Dark Manifesto for Agile Software Development. Take 2
In addition to this:
Do you think that instead of "We are uncovering better ways of developing software by doing it and helping others do it." people tend to adopt "We are uncovering the only ways of developing software teaching others."?
Yes, I have often seen a kind of indoctrination into the new «one and only true agile cult». But that is because people do not actually read and reflect on what writing software and agile are about. So the problem is radical dogmatism: people imposing unquestionable ideas over other people; that kind of dogmatism has the consequence you are contrasting. There is another kind of dogmatism that is chosen by an individual upon herself provisionally, as a stage in her apprentice path; about this look for ‘Shu-Ha-ri’ in the agile literature.
Do you think that instead of "Individuals and interactions over processes and tools" people tend to adopt "Individuals and interactions and not processes and tools"?
Yes, I have recently seen a development director that forced their teams to use Post-it on the wall whereas they have a fully functional development suite of wonderful tools to have a ‘single system of record’ of project reality; one consequence is that those teams now have two systems to keep in synchrony, wasting effort that could otherwise be in more useful activities.
Do you think that instead of "Working software over comprehensive documentation" people tend to adopt "Working software and not comprehensive documentation"?

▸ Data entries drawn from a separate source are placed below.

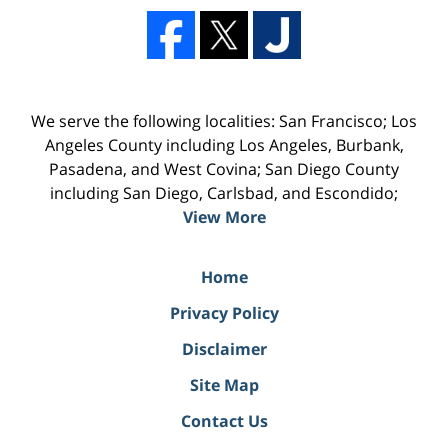
We serve the following localities: San Francisco; Los
Angeles County including Los Angeles, Burbank,
Pasadena, and West Covina; San Diego County
including San Diego, Carlsbad, and Escondido;
View More
Home
Privacy Policy
Disclaimer
Site Map
Contact Us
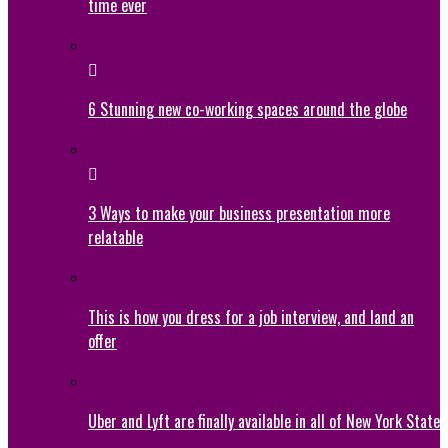
time ever
6 Stunning new co-working spaces around the globe
3 Ways to make your business presentation more
relatable
This is how you dress for a job interview, and land an
offer
Uber and Lyft are finally available in all of New York State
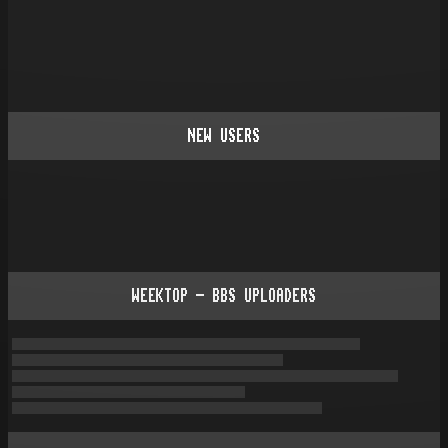
NEW USERS
WEEKTOP - BBS UPLOADERS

I have seen no significant change with the problem of documentation. I still see much of both, too much ineffective documents and too little concise and useful forms of documents that help to communicate, and to preserve, important justifications of why the software is as it is.

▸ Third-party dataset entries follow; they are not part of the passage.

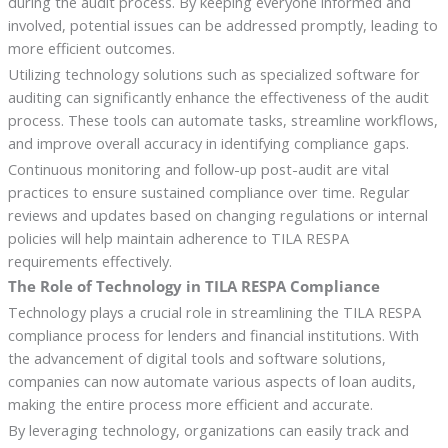
during the audit process. By keeping everyone informed and
involved, potential issues can be addressed promptly, leading to
more efficient outcomes.
Utilizing technology solutions such as specialized software for
auditing can significantly enhance the effectiveness of the audit
process. These tools can automate tasks, streamline workflows,
and improve overall accuracy in identifying compliance gaps.
Continuous monitoring and follow-up post-audit are vital
practices to ensure sustained compliance over time. Regular
reviews and updates based on changing regulations or internal
policies will help maintain adherence to TILA RESPA
requirements effectively.
The Role of Technology in TILA RESPA Compliance
Technology plays a crucial role in streamlining the TILA RESPA
compliance process for lenders and financial institutions. With
the advancement of digital tools and software solutions,
companies can now automate various aspects of loan audits,
making the entire process more efficient and accurate.
By leveraging technology, organizations can easily track and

Do you think that instead of "Customer collaboration over contract negotiation" people tend to adopt "Customer collaboration and not contract negotiation"?

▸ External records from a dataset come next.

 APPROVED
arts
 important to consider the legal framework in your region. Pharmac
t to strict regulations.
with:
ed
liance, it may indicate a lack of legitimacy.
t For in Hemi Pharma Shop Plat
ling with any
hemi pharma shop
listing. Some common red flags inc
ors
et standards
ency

I would be interested to see what might come out of such a tendency: "Customer collaboration and not contract negotiation". I still see too much protectionist focus on the terms of the contract, out of pure fear from both the customer and the provider. I would like to see more about designing value-streams that end at the end-user level.
Do you think that instead of "Responding to change over following a plan" people tend to adopt "Responding to change and not following a plan"?
I see that teams must respond to change but they do it in different ways depending of their context, and with different business consequences. Some, by contract restrictions, certainly must wait until the current plan ends; others, who provisioned proper contract clauses, can adapt to new business priorities more quickly. Many could respond to change quickly but also can break things more quickly; I still see fewer teams who are able to actually change quickly and not breaking a single feature at the same time.
Do you think that instead of "That is, while there is value in the items on the right, we value the items on the left more." people tend to adopt "That is, while since there is no value in the items on the right, we value only the items on the left."?
I think that we people fool ourselves into thinking that we understand something new without proper application of the tenets of critical thinking. We often fail to challenge properly our own presuppositions and then misread new concepts, relating them with what we already have in our memory; mere opinion is misinterpreted as knowledge. So, little or nothing new is actually learned. For example, an agile development process is seen as a sequence of steps or discrete iterations instead of an integrated set of value streams.